Underground Hong Kong

If you dig beneath the surface there’s a whole other world out there.

PUBLISHED : Thursday, 10 August, 2006, 4:00pm
UPDATED : Wednesday, 19 October, 2016, 2:10pm

You think you know everything there is to know about Hong Kong and then one night, you drunkenly stumble into a broken storm drain and realize that actually, there’s a whole other world out there. It’s just underground. As we scurry about our busy little surface lives, little do we stop to think that under our feet lies a network of tunnels, caves, pipes and tanks that have all played a part in the story of our city.

Indeed, as Hong Kong is so constricted when it comes to space, more than any other city in the world, we have found innovative and often downright bizarre ways to put the ground beneath our feet to good use. So in a bid to work out just what’s going on down there, we take a tour of Hong Kong’s major underground attractions…

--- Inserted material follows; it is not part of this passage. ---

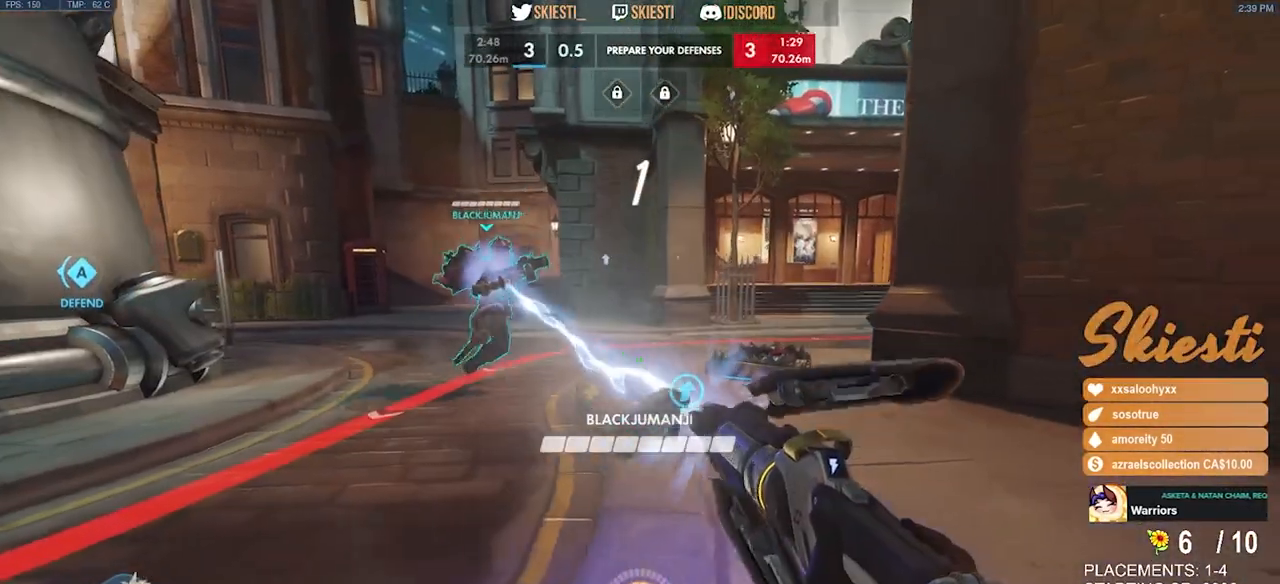
{"keys": ["ctrl", "d"], "mouse": ["left"], "events": []}
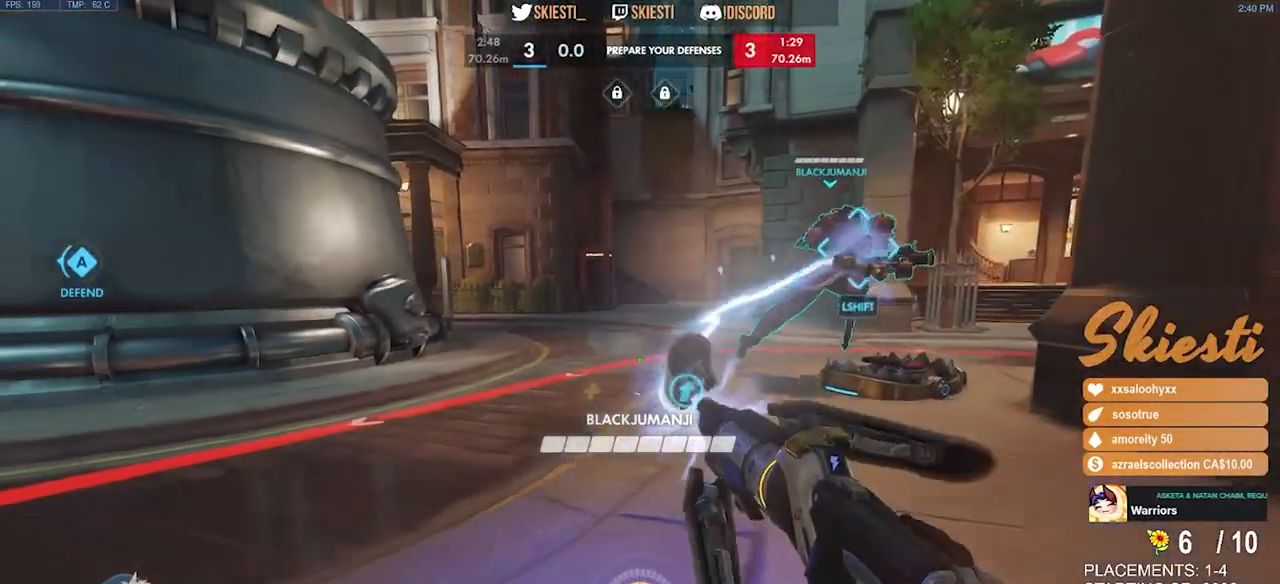
{"keys": ["a", "ctrl", "w"], "mouse": ["left"], "events": [[183, "w", "down"], [383, "a", "down"], [450, "d", "up"]]}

Tunnels of Gin Drinkers Line

Access: Minibus 82 from Exit B of Tsuen Wan MTR Station to the Maclehose Trail; take the trail to rest station number 7; then climb up the steps until the tunnels come into view.
Many people complain that the history of Hong Kong has been wiped away to pave the way for modernization, but if you know where to look, there is still a very distinct souvenir of Hong Kong’s past in the hills behind Shing Mun Resevoir. An entire network of World War II tunnels still exists preserved and untouched, ready for exploration. They are part of Gin Drinkers Line, and were one of the last lines of British defense when the Japanese invaded Hong Kong in 1941. However, contrary to popular belief, they were not originally built for this purpose. As local historian and author of “Ruins of War: A guide to Hong Kong’s Battlefields and Wartime Sites,” Jason Wordie, explains, “The tunnels were originally built in 1938 as a new line of defense to protect the reservoir. When the Shing Mun reservoir scheme was initiated in the early 1930s, it was the largest water project in the British Empire so if it had been captured it would have been like turning the tap off.” The tunnels were named by First Battalion, Middlesex regiment. As they were Londoners, they developed their own system of navigating the tunnels by labeling them with the names of London streets, such as Shaftsbury Avenue and Oxford Street. This ingenious method meant the British troops could easily run through the complex network of tunnels in the heat of battle.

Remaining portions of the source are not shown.